[HOW TO COMPLETE THIS TASK]: Please write out the text from the data below again, putting "meditation" wherever "mindfulness" appears and changing nothing else. Leave the pictures out.

[DATA]:
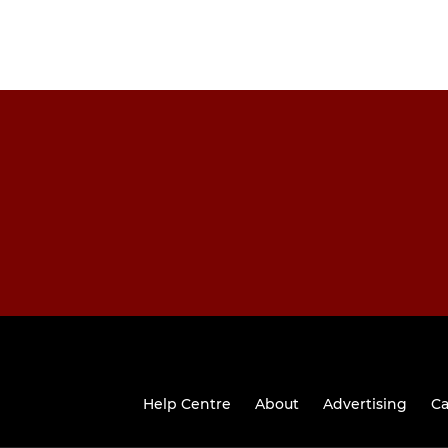
Help Centre
About
Advertising
Ca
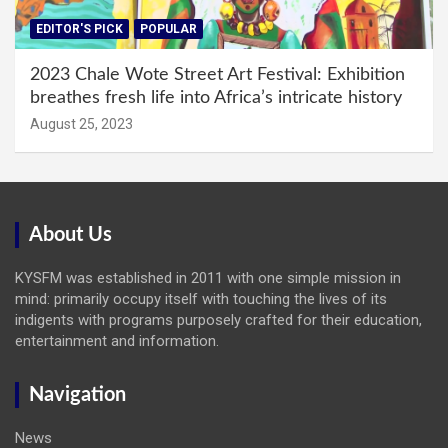
EDITOR'S PICK
POPULAR
2023 Chale Wote Street Art Festival: Exhibition
breathes fresh life into Africa’s intricate history
August 25, 2023
About Us
KYSFM was established in 2011 with one simple mission in
mind: primarily occupy itself with touching the lives of its
indigents with programs purposely crafted for their education,
entertainment and information.
Navigation
News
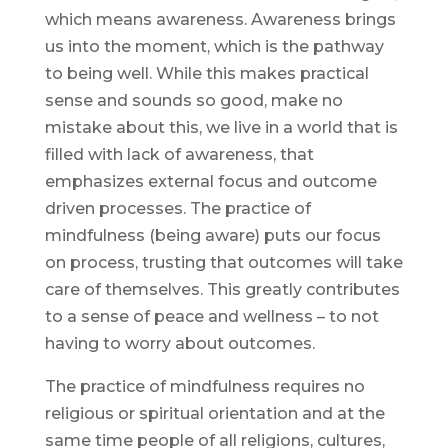
which means awareness. Awareness brings
us into the moment, which is the pathway
to being well. While this makes practical
sense and sounds so good, make no
mistake about this, we live in a world that is
filled with lack of awareness, that
emphasizes external focus and outcome
driven processes. The practice of
mindfulness (being aware) puts our focus
on process, trusting that outcomes will take
care of themselves. This greatly contributes
to a sense of peace and wellness – to not
having to worry about outcomes.
The practice of mindfulness requires no
religious or spiritual orientation and at the
same time people of all religions, cultures,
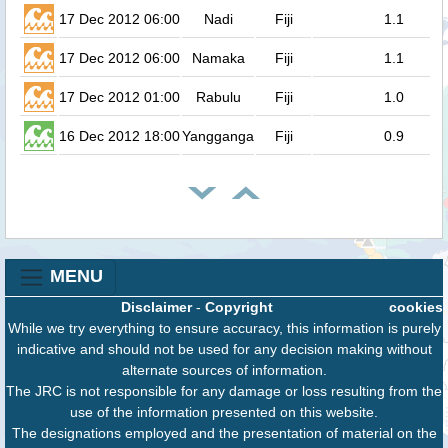
17 Dec 2012 06:00
Nadi
Fiji
1.1
17 Dec 2012 06:00
Namaka
Fiji
1.1
17 Dec 2012 01:00
Rabulu
Fiji
1.0
16 Dec 2012 18:00
Yangganga
Fiji
0.9
MENU
Disclaimer
-
Copyright
cookies
While we try everything to ensure accuracy, this information is purely
indicative and should not be used for any decision making without
alternate sources of information.
The JRC is not responsible for any damage or loss resulting from the
use of the information presented on this website.
The designations employed and the presentation of material on the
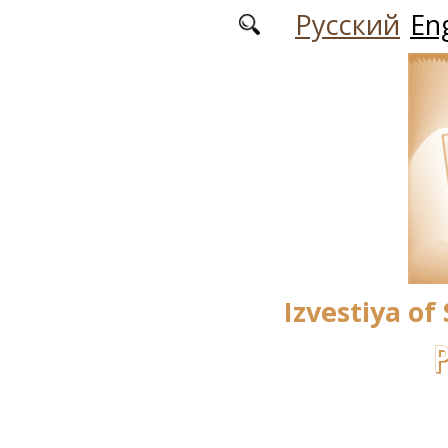
Skip to main content
Русский
Eng
Izvestiya of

[SOLUTION TO THIS PROBLEM]:
Help Centre
About
Advertising
Ca
EDITOR'S PICK
POPULAR
2023 Chale Wote Street Art Festival: Exhibition
breathes fresh life into Africa’s intricate history
August 25, 2023
About Us
KYSFM was established in 2011 with one simple mission in
mind: primarily occupy itself with touching the lives of its
indigents with programs purposely crafted for their education,
entertainment and information.
Navigation
News
which means awareness. Awareness brings
us into the moment, which is the pathway
to being well. While this makes practical
sense and sounds so good, make no
mistake about this, we live in a world that is
filled with lack of awareness, that
emphasizes external focus and outcome
driven processes. The practice of
meditation (being aware) puts our focus
on process, trusting that outcomes will take
care of themselves. This greatly contributes
to a sense of peace and wellness – to not
having to worry about outcomes.
The practice of meditation requires no
religious or spiritual orientation and at the
same time people of all religions, cultures,
17 Dec 2012 06:00
Nadi
Fiji
1.1
17 Dec 2012 06:00
Namaka
Fiji
1.1
17 Dec 2012 01:00
Rabulu
Fiji
1.0
16 Dec 2012 18:00
Yangganga
Fiji
0.9
MENU
Disclaimer
-
Copyright
cookies
While we try everything to ensure accuracy, this information is purely
indicative and should not be used for any decision making without
alternate sources of information.
The JRC is not responsible for any damage or loss resulting from the
use of the information presented on this website.
The designations employed and the presentation of material on the
Skip to main content
Русский
Eng
Izvestiya of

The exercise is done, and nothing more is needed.